Tuesday, December 9, 2008

The recent losses to The Plain Dealer are great. I don’t know quite what to make of the exodus, some voluntary, some not. Everyone deserves a special recognition but I would like to take a moment to reflect upon a reporter I much admired and tried to emulate. I am going to miss David Briggs and so will Cleveland.

Few writers knew us or our readers so well. As religion writer, David covered our most powerful institutions--the houses of worship. A cultural rainbow. It was a marvel to watch him work. Tall as a gazelle, with a deep voice and a soft, ministerial bearing, he stood out and he blended in.
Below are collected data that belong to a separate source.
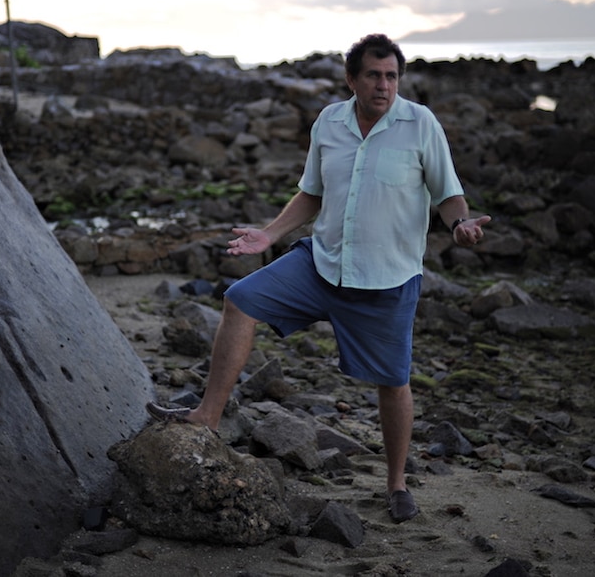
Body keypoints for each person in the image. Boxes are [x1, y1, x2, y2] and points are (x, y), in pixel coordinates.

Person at [147, 33, 490, 523]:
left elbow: (448, 192)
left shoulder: (421, 124)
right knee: (240, 299)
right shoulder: (330, 121)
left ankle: (395, 484)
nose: (384, 85)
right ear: (352, 79)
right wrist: (269, 235)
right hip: (323, 262)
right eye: (373, 75)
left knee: (393, 383)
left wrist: (459, 225)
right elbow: (311, 193)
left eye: (392, 76)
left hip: (387, 281)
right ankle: (208, 415)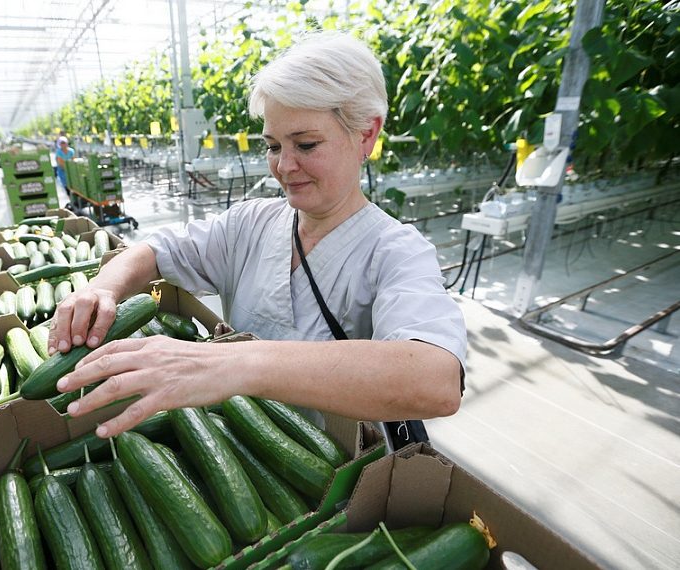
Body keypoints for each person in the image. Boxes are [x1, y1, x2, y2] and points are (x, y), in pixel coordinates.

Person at [49, 32, 467, 439]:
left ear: (366, 135)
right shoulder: (250, 224)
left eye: (305, 144)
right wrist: (102, 288)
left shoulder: (396, 251)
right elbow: (155, 251)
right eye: (272, 146)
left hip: (341, 476)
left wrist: (234, 365)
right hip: (243, 450)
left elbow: (436, 378)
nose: (284, 166)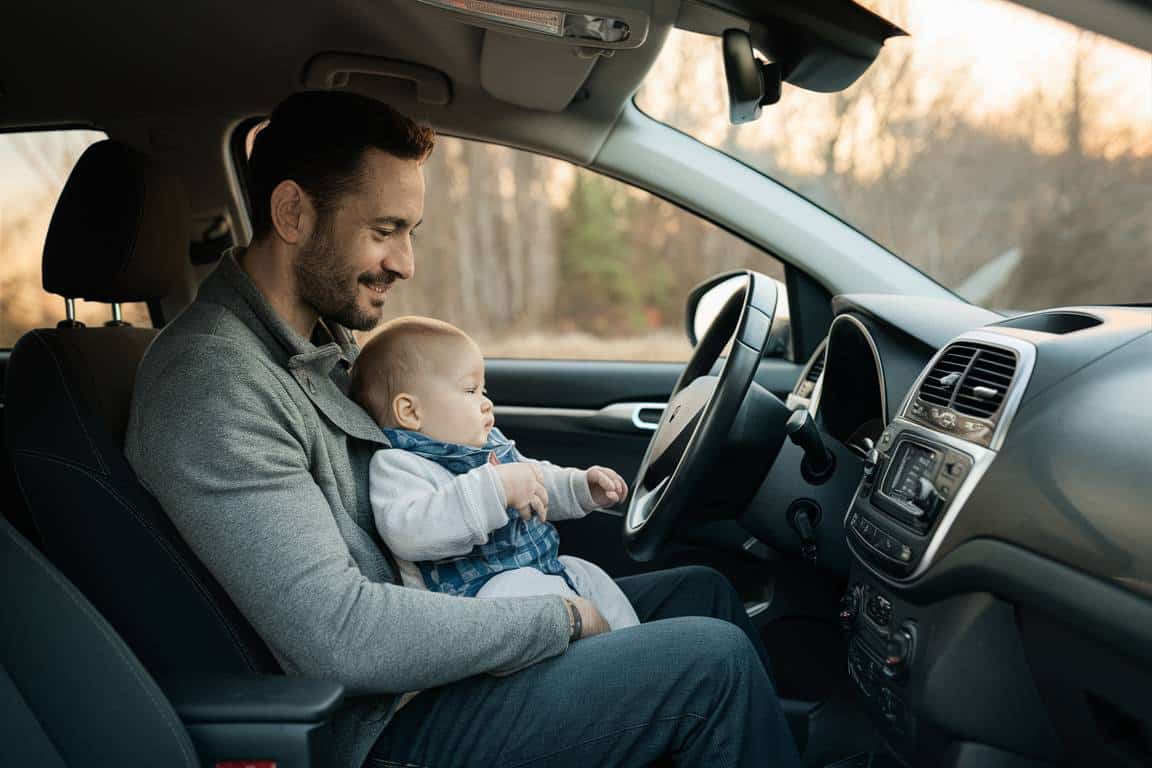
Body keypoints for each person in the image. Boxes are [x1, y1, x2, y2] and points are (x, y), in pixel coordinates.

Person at [126, 90, 802, 768]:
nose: (405, 263)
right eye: (384, 230)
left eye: (408, 232)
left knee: (705, 596)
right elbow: (338, 635)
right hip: (391, 719)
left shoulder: (316, 345)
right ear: (293, 213)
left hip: (432, 646)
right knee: (712, 665)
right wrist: (557, 619)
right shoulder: (213, 383)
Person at [350, 315, 641, 631]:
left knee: (589, 575)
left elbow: (537, 480)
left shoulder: (490, 446)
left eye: (483, 390)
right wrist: (498, 488)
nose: (487, 403)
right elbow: (409, 532)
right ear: (411, 412)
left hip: (540, 571)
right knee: (531, 592)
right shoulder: (398, 465)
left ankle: (634, 646)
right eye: (471, 390)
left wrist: (579, 487)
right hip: (475, 607)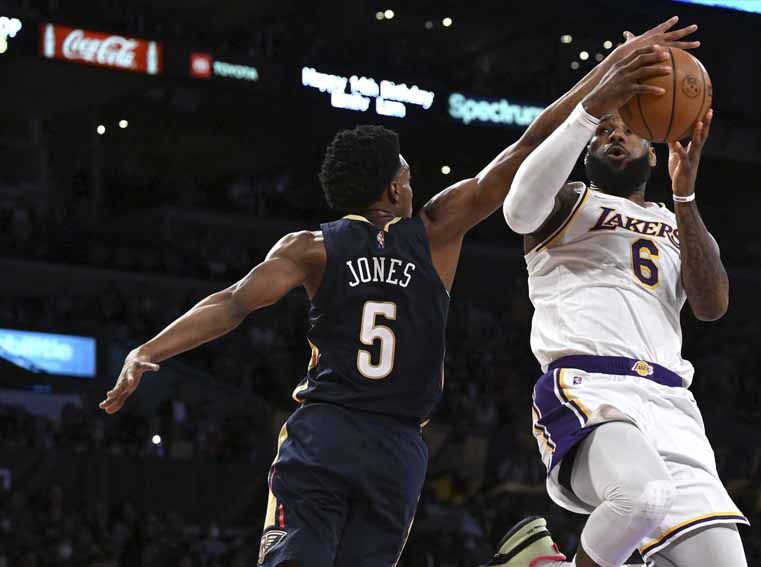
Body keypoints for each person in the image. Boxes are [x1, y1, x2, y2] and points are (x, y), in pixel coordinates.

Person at [98, 18, 698, 567]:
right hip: (395, 444)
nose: (414, 176)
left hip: (326, 433)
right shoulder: (436, 231)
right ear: (391, 189)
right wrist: (603, 80)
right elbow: (522, 150)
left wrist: (149, 350)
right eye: (407, 171)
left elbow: (229, 303)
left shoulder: (309, 247)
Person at [488, 40, 747, 567]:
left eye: (627, 129)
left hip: (673, 403)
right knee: (642, 497)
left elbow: (712, 304)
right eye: (606, 131)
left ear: (653, 149)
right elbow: (516, 210)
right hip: (591, 384)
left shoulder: (678, 222)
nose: (615, 135)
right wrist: (591, 108)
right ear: (587, 149)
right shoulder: (567, 202)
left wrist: (686, 195)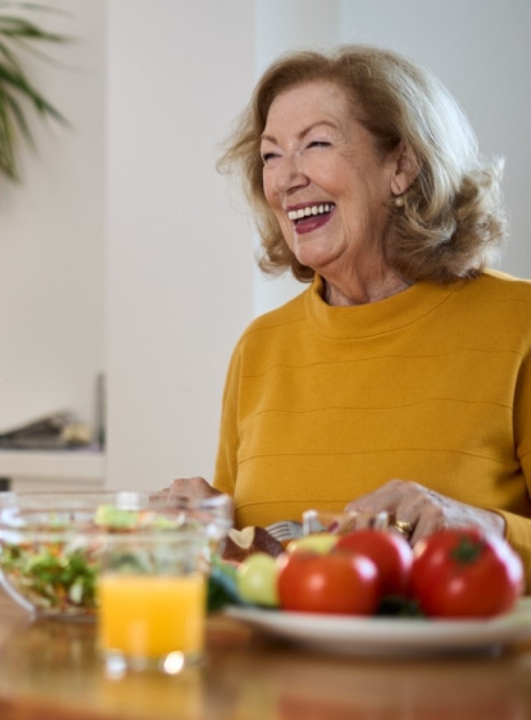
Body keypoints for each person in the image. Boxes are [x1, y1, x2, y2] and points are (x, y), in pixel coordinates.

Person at [166, 45, 531, 572]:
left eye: (315, 143)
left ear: (401, 165)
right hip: (273, 657)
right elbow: (246, 564)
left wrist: (484, 527)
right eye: (271, 155)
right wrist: (203, 524)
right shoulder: (261, 347)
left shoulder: (517, 323)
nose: (286, 178)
I saw him prostrate himself on the floor of the grand mosque to join the prayer ranks facing Mecca. I saw him bow in proper prayer-like Hindu greeting in the South Asian community.

He knew the Jewish High Holy Days from the Catholic holy days of obligation and treated them all with respect and intellectual curiosity. As a colleague observed, David wrote about the forest not the trees.

I was a regular reader of his Saturday essays. They always provoke thought, whether he was describing the nightmare of growing up with an alcoholic parent or explaining why American Indians are humiliated by Chief Wahoo. He insisted we could all be better, as journalists, as a city. I think it’s because he believed in us. Really, he’s irreplaceable.